# WHAT YOU ARE ASKED TO DO:
From the entries below, pull out each line where "pixels" appears.

# Records contained in a dataset:
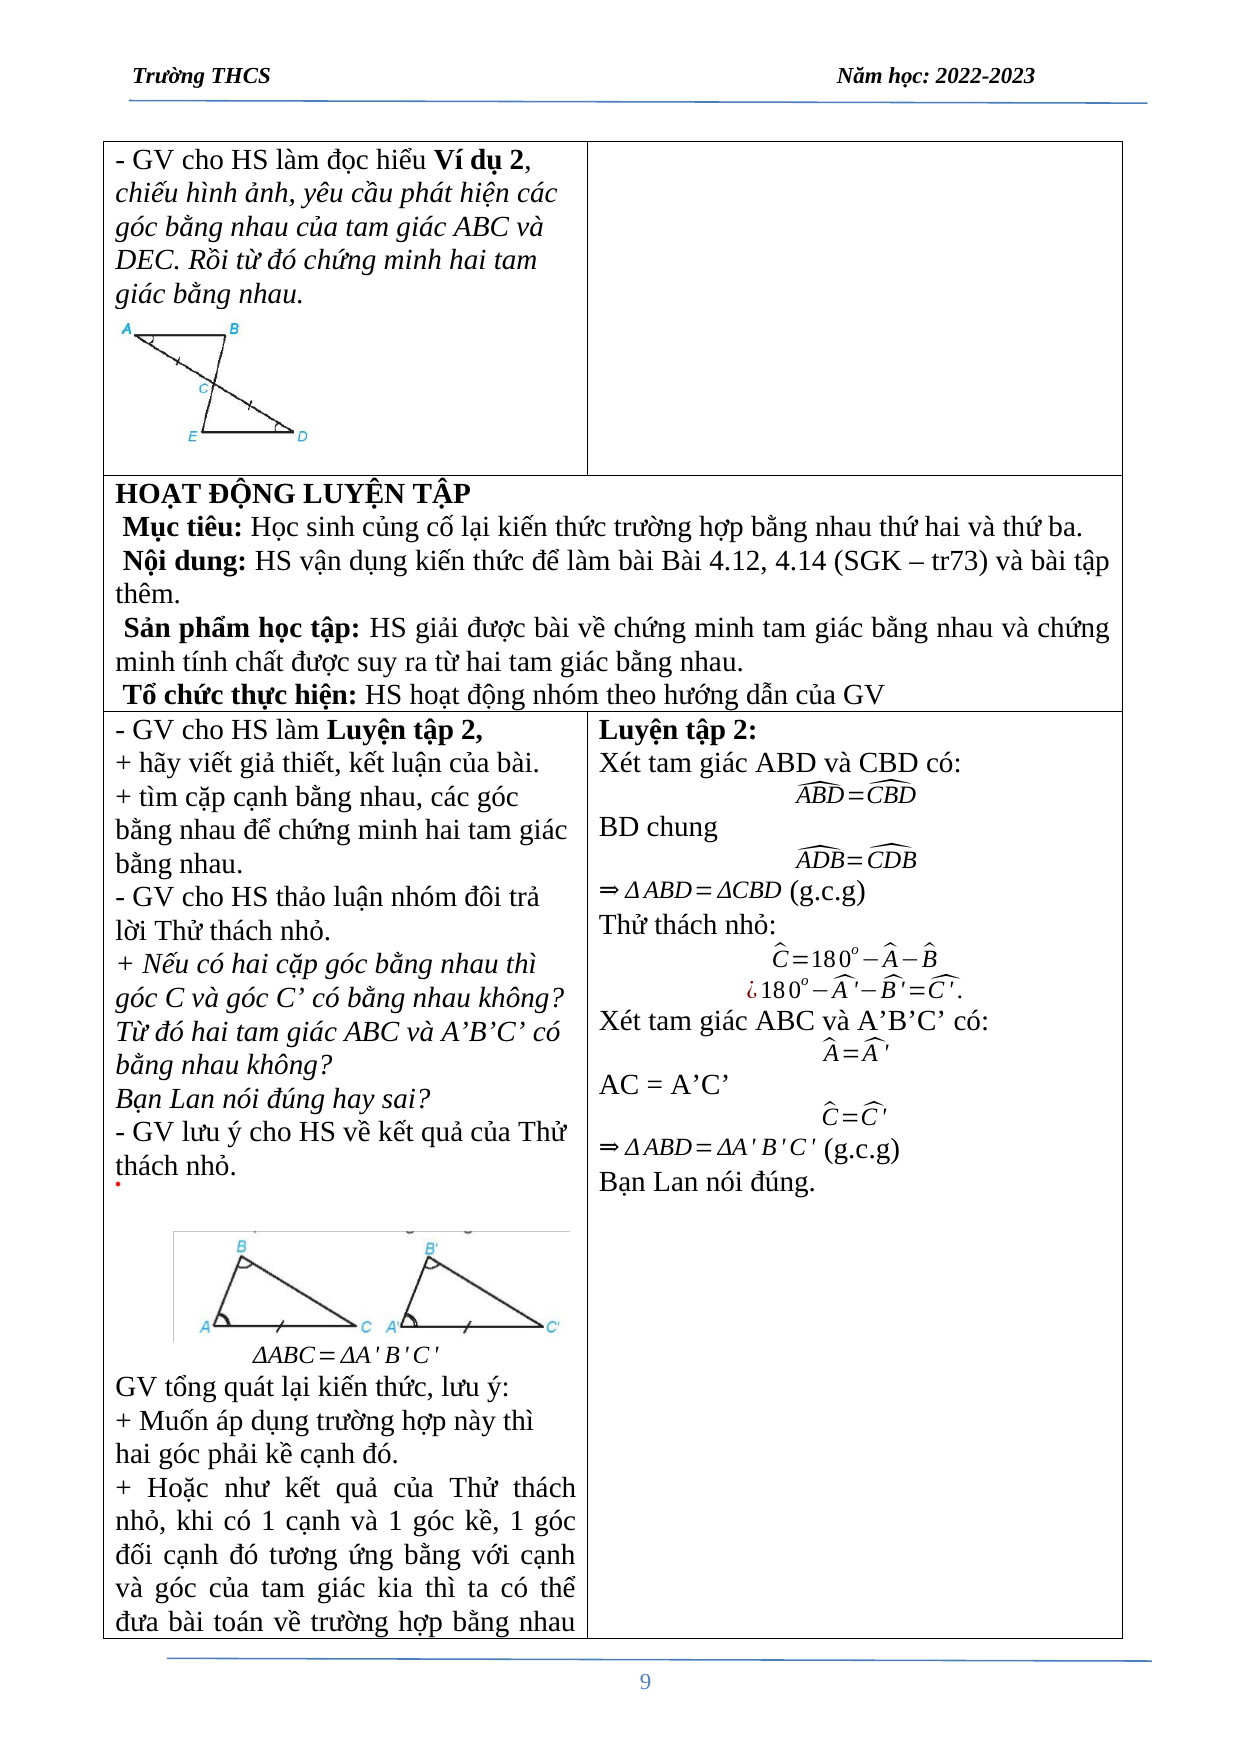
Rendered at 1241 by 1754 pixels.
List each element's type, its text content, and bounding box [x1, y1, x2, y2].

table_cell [104, 142, 587, 475]
table_cell HOẠT ĐỘNG LUYỆN TẬP Mục tiêu: Học sinh củng cố lại kiến thức trường hợp bằng nhau thứ hai và thứ ba. Nội dung: HS vận dụng kiến thức để làm bài Bài 4.12, 4.14 (SGK – tr73) và bài tập thêm. Sản phẩm học tập: HS giải được bài về chứng minh tam giác bằng nhau và chứng minh tính chất được suy ra từ hai tam giác bằng nhau. Tổ chức thực hiện: HS hoạt động nhóm theo hướng dẫn của GV [104, 476, 1122, 711]
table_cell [588, 712, 1122, 1638]
picture [115, 1181, 571, 1342]
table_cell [104, 712, 587, 1638]
picture [115, 309, 320, 442]
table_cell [588, 142, 1122, 475]
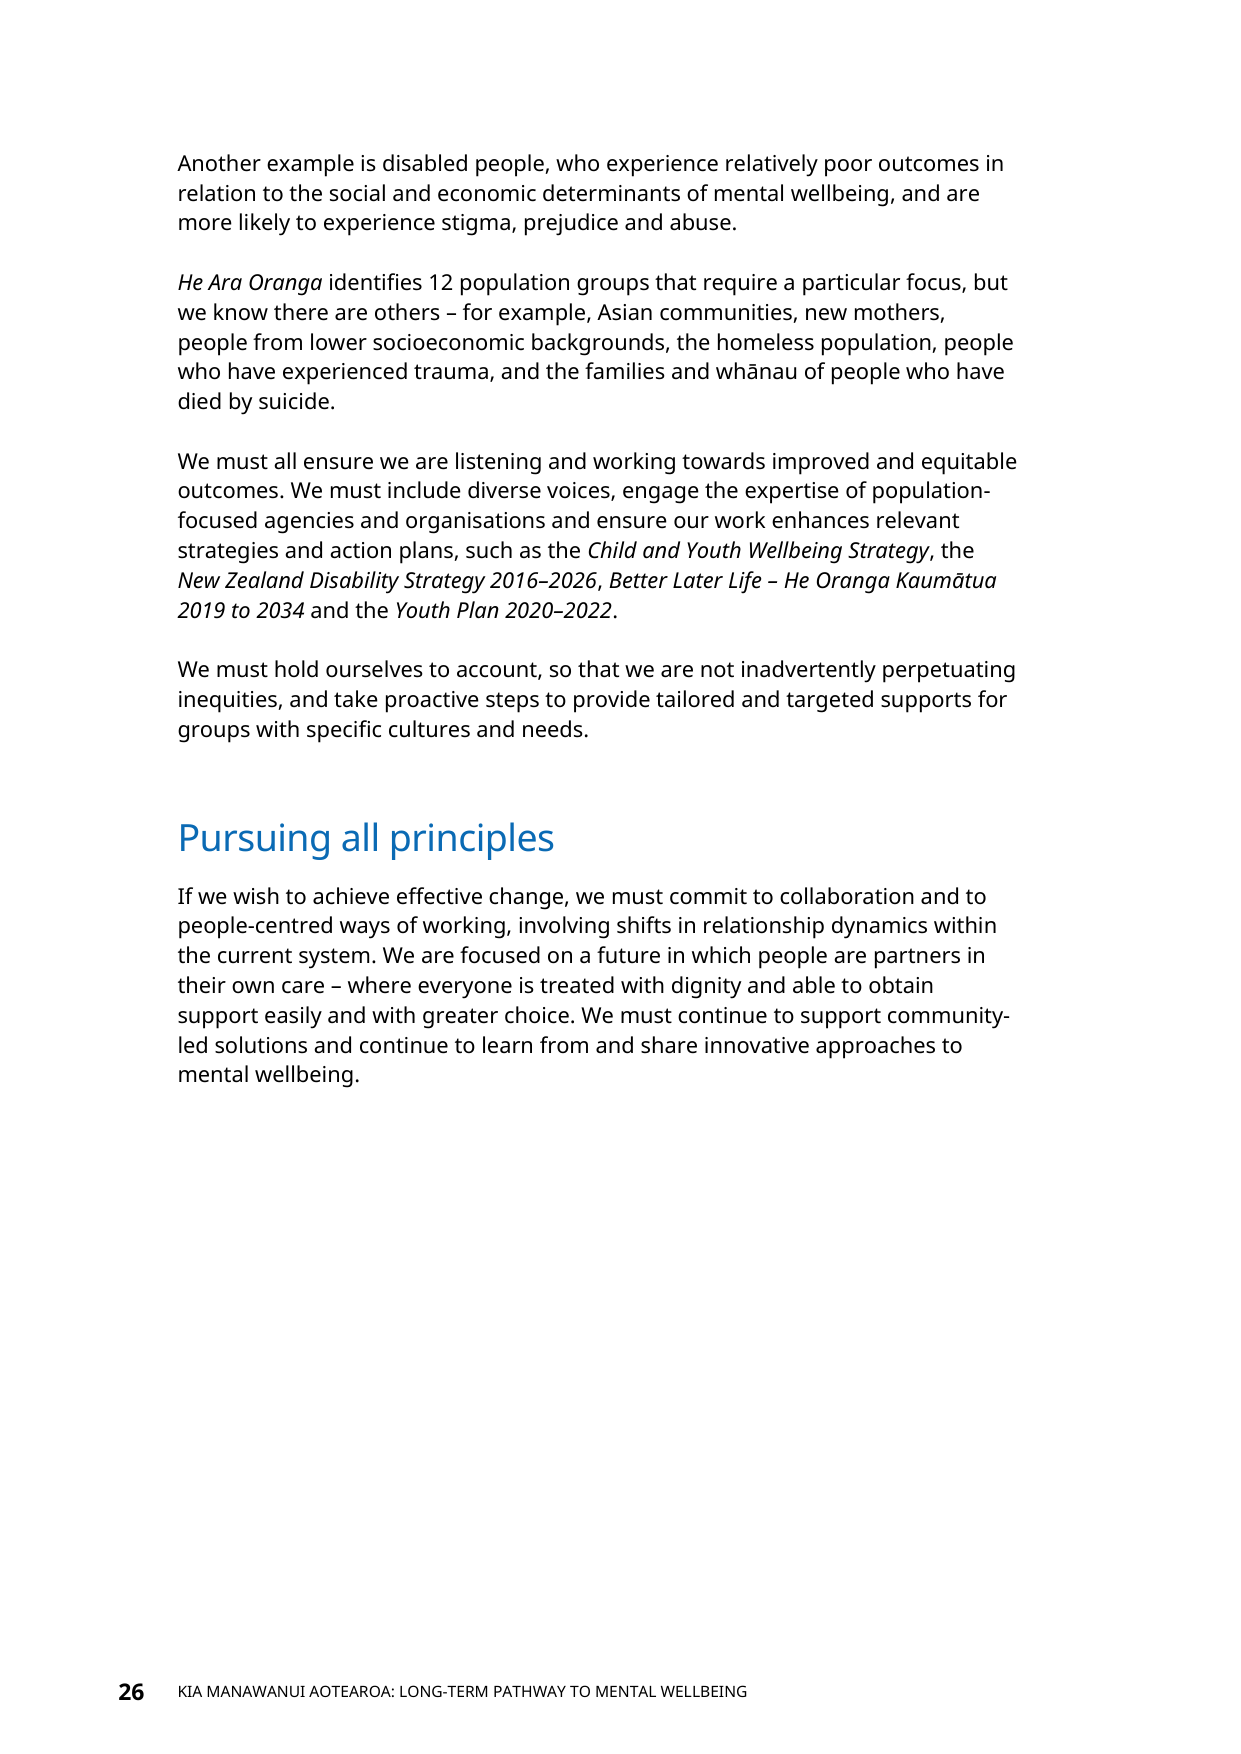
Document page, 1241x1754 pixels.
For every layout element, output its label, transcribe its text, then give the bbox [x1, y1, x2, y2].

subtitle Pursuing all principles [177, 811, 1019, 862]
text We must hold ourselves to account, so that we are not inadvertently perpetuating inequities, and take proactive steps to provide tailored and targeted supports for groups with specific cultures and needs. [177, 654, 1019, 743]
text If we wish to achieve effective change, we must commit to collaboration and to people-centred ways of working, involving shifts in relationship dynamics within the current system. We are focused on a future in which people are partners in their own care – where everyone is treated with dignity and able to obtain support easily and with greater choice. We must continue to support community-led solutions and continue to learn from and share innovative approaches to mental wellbeing. [177, 881, 1019, 1089]
text He Ara Oranga identifies 12 population groups that require a particular focus, but we know there are others – for example, Asian communities, new mothers, people from lower socioeconomic backgrounds, the homeless population, people who have experienced trauma, and the families and whānau of people who have died by suicide. [177, 267, 1019, 416]
text We must all ensure we are listening and working towards improved and equitable outcomes. We must include diverse voices, engage the expertise of population-focused agencies and organisations and ensure our work enhances relevant strategies and action plans, such as the Child and Youth Wellbeing Strategy, the New Zealand Disability Strategy 2016–2026, Better Later Life – He Oranga Kaumātua 2019 to 2034 and the Youth Plan 2020–2022. [177, 446, 1019, 624]
text Another example is disabled people, who experience relatively poor outcomes in relation to the social and economic determinants of mental wellbeing, and are more likely to experience stigma, prejudice and abuse. [177, 148, 1019, 237]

# RESPONSE AREA:
Rendered at 1241 by 1754 pixels.
Document page, 1241x1754 pixels.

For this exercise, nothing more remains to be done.